Actually since these won't be handled and I'm painting them, I'd be thrilled with an exact reproduction cast in some sort of resin material. Maybe somebody has some experience in this area.

The problem will be the hinge & latch. I'll need an alternative method of keeping the two halves fixed together and on the pipe.

Thinking about this...

http://www.artmolds.com/
They recommend these for this project...

silicone for casting...

http://www.artmolds.com/product_details.cfm?product_id=141&page...
ilicone%20Rubber&u_cat=60

resin for reproducing...

http://www.artmolds.com/product_details.cfm?product_id=338&page...
esin%20%2D%20Polyurethanes&u_cat=7
We had a great place called Salvage One in Chicago. They literally had an old 6 story warehouse full of junk. Boxes and boxes of hardware, doorknobs, small items, etc.

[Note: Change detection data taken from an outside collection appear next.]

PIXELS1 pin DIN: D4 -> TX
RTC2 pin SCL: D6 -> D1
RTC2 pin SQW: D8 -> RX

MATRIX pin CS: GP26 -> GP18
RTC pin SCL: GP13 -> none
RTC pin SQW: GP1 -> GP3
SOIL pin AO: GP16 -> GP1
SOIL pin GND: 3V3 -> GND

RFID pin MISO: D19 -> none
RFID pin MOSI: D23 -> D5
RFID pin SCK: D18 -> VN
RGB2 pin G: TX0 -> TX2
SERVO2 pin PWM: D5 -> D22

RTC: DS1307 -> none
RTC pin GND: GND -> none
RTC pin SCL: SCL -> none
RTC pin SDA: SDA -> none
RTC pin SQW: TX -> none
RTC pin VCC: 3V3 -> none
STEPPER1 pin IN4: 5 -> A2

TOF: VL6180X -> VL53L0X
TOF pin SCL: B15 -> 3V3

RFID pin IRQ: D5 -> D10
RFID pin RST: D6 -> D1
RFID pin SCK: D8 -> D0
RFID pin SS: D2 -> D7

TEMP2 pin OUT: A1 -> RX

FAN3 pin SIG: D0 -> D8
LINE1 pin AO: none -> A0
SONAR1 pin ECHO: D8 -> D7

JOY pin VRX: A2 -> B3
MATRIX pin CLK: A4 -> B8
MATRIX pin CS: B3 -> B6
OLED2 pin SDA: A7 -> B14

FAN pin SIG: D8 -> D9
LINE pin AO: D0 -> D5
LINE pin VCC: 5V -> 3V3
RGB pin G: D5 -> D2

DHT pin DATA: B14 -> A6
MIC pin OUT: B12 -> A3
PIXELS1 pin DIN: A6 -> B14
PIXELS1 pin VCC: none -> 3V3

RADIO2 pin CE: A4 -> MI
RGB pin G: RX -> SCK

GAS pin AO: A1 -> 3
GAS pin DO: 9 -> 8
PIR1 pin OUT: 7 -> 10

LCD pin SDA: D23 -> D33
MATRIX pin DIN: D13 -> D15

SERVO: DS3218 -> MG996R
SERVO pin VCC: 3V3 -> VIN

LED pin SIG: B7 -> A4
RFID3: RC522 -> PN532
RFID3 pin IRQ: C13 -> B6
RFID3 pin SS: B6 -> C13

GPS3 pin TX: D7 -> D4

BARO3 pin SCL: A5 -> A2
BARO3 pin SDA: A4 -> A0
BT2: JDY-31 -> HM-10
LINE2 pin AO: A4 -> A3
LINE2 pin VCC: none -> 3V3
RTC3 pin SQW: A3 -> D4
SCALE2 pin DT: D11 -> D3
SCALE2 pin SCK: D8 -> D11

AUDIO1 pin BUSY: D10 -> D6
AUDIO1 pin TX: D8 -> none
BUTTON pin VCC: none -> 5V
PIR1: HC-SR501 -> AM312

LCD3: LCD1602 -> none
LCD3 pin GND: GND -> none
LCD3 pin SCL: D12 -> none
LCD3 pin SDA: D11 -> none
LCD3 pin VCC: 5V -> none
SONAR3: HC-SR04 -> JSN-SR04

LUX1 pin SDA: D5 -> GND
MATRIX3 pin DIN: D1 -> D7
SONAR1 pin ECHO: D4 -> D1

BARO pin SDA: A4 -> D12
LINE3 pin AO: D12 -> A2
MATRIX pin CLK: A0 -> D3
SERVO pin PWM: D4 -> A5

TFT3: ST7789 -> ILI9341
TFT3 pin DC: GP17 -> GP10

Recently they remodeled the place into a banquet hall for weddings! They used to have an entire floor full of radiators and plumbing... that's gone now. Most of the small junk is gone too and the only deal in large fixtures, furniture, architectural stuff etc. Was always a fun place to visit but I'll miss the way it used to be...

http://www.salvageone.com/home.php
Don't you hate that?? An old-time plumber might have a bead on some, but your idea is pretty cool. Instead of hinging them, you could use a dowel pin on each half that would slip into a hole in the other half to keep the two pieces together. Or drill both halves and slip a dowel thru them both.
I was thinking of drilling small holes and looping a brass wire. Wind it tight underneath and slide the flange down into position.

Yours is a better idea than mine and it will work on the floor flanges since gravity will do most of it. (I have ceiling ones too but I'll use the originals for that)

For your idea though I'll have to make sure to cast parts without the ears broken off.
Either that, or carefully drill a hole that dowels will slip fit into. You could make each half but together instead of lapping each other and then drill holes into each half so that the holes and dowels you insert into them are horizontal to the floor (if that makes sense). Then pop them together and voila!
Interesting... I get it.

I just don't think they're thick enough for a horizontal pin. If they were, a spring pin or roll pin would friction fit the two together.

Based on my woodworking experience, getting dowel holes to line up on adjoining parts is much easier to talk about than do.

If the mold idea works, I could alter the mold to include ears, then drill holes for tiny pins like you originally said. I'd still keep a working set-screw for positioning on pipe and that would only work with vertical pins. Horizontal would pull apart when tightening.